→ **Available data**:
※ ※ ※

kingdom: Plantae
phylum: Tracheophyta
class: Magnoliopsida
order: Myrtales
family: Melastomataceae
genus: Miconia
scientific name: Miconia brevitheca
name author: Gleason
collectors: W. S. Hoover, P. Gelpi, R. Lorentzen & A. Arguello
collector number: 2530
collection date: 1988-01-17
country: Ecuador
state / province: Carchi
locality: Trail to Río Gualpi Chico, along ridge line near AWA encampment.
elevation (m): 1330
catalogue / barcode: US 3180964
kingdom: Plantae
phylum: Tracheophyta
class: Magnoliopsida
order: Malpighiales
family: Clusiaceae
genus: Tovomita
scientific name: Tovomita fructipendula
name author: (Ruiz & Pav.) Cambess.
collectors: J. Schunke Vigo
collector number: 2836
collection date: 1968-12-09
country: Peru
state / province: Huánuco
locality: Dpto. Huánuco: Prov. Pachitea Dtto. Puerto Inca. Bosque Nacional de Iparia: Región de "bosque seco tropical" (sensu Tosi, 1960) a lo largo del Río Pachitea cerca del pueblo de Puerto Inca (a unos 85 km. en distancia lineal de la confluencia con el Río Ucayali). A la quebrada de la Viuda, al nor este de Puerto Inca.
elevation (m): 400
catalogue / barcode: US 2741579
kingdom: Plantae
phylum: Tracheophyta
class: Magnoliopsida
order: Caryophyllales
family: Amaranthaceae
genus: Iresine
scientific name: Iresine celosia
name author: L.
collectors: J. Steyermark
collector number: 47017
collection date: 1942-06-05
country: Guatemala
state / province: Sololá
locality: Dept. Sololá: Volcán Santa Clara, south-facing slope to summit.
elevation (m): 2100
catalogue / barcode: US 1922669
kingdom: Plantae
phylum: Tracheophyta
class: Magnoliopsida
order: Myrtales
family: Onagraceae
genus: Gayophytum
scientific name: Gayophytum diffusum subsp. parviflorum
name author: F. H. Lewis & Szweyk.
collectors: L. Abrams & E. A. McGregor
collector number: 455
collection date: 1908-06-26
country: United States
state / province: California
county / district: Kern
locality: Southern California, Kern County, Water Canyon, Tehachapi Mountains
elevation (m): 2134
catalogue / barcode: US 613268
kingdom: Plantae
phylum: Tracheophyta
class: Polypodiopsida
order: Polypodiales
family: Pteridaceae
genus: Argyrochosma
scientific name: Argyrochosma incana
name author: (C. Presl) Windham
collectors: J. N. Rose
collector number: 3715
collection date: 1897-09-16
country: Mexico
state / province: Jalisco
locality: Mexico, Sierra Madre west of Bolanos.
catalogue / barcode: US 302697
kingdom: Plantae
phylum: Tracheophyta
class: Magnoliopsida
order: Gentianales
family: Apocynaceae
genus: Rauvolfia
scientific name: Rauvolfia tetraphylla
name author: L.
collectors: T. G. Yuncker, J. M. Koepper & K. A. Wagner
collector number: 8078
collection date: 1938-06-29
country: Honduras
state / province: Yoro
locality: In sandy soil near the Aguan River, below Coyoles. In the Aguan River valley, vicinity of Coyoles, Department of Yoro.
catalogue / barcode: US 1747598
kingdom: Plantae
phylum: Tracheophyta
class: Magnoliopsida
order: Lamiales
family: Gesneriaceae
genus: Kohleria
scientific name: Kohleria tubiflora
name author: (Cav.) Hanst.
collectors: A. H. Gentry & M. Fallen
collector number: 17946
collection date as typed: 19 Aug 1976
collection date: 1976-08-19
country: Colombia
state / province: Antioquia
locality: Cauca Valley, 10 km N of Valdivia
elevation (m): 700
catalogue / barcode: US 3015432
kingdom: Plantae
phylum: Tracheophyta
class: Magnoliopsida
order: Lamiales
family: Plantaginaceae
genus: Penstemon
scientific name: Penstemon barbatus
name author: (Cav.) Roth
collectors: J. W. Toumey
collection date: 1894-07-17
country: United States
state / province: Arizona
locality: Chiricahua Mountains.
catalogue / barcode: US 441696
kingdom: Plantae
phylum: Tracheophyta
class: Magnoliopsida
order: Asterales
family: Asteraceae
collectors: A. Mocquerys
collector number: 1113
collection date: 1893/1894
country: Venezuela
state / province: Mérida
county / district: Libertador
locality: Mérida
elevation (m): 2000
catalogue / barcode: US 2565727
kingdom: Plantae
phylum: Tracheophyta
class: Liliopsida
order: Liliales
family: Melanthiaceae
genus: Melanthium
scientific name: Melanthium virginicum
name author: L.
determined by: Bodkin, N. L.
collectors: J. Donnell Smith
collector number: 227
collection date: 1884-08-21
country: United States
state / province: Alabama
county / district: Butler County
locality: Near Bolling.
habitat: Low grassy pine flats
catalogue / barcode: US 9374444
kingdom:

※ ※ ※

→ **Objective**: Could you write out all of the items above line for line, without changing anything?

→ **Exercise answer**:
kingdom: Plantae
phylum: Tracheophyta
class: Magnoliopsida
order: Myrtales
family: Melastomataceae
genus: Miconia
scientific name: Miconia brevitheca
name author: Gleason
collectors: W. S. Hoover, P. Gelpi, R. Lorentzen & A. Arguello
collector number: 2530
collection date: 1988-01-17
country: Ecuador
state / province: Carchi
locality: Trail to Río Gualpi Chico, along ridge line near AWA encampment.
elevation (m): 1330
catalogue / barcode: US 3180964
kingdom: Plantae
phylum: Tracheophyta
class: Magnoliopsida
order: Malpighiales
family: Clusiaceae
genus: Tovomita
scientific name: Tovomita fructipendula
name author: (Ruiz & Pav.) Cambess.
collectors: J. Schunke Vigo
collector number: 2836
collection date: 1968-12-09
country: Peru
state / province: Huánuco
locality: Dpto. Huánuco: Prov. Pachitea Dtto. Puerto Inca. Bosque Nacional de Iparia: Región de "bosque seco tropical" (sensu Tosi, 1960) a lo largo del Río Pachitea cerca del pueblo de Puerto Inca (a unos 85 km. en distancia lineal de la confluencia con el Río Ucayali). A la quebrada de la Viuda, al nor este de Puerto Inca.
elevation (m): 400
catalogue / barcode: US 2741579
kingdom: Plantae
phylum: Tracheophyta
class: Magnoliopsida
order: Caryophyllales
family: Amaranthaceae
genus: Iresine
scientific name: Iresine celosia
name author: L.
collectors: J. Steyermark
collector number: 47017
collection date: 1942-06-05
country: Guatemala
state / province: Sololá
locality: Dept. Sololá: Volcán Santa Clara, south-facing slope to summit.
elevation (m): 2100
catalogue / barcode: US 1922669
kingdom: Plantae
phylum: Tracheophyta
class: Magnoliopsida
order: Myrtales
family: Onagraceae
genus: Gayophytum
scientific name: Gayophytum diffusum subsp. parviflorum
name author: F. H. Lewis & Szweyk.
collectors: L. Abrams & E. A. McGregor
collector number: 455
collection date: 1908-06-26
country: United States
state / province: California
county / district: Kern
locality: Southern California, Kern County, Water Canyon, Tehachapi Mountains
elevation (m): 2134
catalogue / barcode: US 613268
kingdom: Plantae
phylum: Tracheophyta
class: Polypodiopsida
order: Polypodiales
family: Pteridaceae
genus: Argyrochosma
scientific name: Argyrochosma incana
name author: (C. Presl) Windham
collectors: J. N. Rose
collector number: 3715
collection date: 1897-09-16
country: Mexico
state / province: Jalisco
locality: Mexico, Sierra Madre west of Bolanos.
catalogue / barcode: US 302697
kingdom: Plantae
phylum: Tracheophyta
class: Magnoliopsida
order: Gentianales
family: Apocynaceae
genus: Rauvolfia
scientific name: Rauvolfia tetraphylla
name author: L.
collectors: T. G. Yuncker, J. M. Koepper & K. A. Wagner
collector number: 8078
collection date: 1938-06-29
country: Honduras
state / province: Yoro
locality: In sandy soil near the Aguan River, below Coyoles. In the Aguan River valley, vicinity of Coyoles, Department of Yoro.
catalogue / barcode: US 1747598
kingdom: Plantae
phylum: Tracheophyta
class: Magnoliopsida
order: Lamiales
family: Gesneriaceae
genus: Kohleria
scientific name: Kohleria tubiflora
name author: (Cav.) Hanst.
collectors: A. H. Gentry & M. Fallen
collector number: 17946
collection date as typed: 19 Aug 1976
collection date: 1976-08-19
country: Colombia
state / province: Antioquia
locality: Cauca Valley, 10 km N of Valdivia
elevation (m): 700
catalogue / barcode: US 3015432
kingdom: Plantae
phylum: Tracheophyta
class: Magnoliopsida
order: Lamiales
family: Plantaginaceae
genus: Penstemon
scientific name: Penstemon barbatus
name author: (Cav.) Roth
collectors: J. W. Toumey
collection date: 1894-07-17
country: United States
state / province: Arizona
locality: Chiricahua Mountains.
catalogue / barcode: US 441696
kingdom: Plantae
phylum: Tracheophyta
class: Magnoliopsida
order: Asterales
family: Asteraceae
collectors: A. Mocquerys
collector number: 1113
collection date: 1893/1894
country: Venezuela
state / province: Mérida
county / district: Libertador
locality: Mérida
elevation (m): 2000
catalogue / barcode: US 2565727
kingdom: Plantae
phylum: Tracheophyta
class: Liliopsida
order: Liliales
family: Melanthiaceae
genus: Melanthium
scientific name: Melanthium virginicum
name author: L.
determined by: Bodkin, N. L.
collectors: J. Donnell Smith
collector number: 227
collection date: 1884-08-21
country: United States
state / province: Alabama
county / district: Butler County
locality: Near Bolling.
habitat: Low grassy pine flats
catalogue / barcode: US 9374444
kingdom:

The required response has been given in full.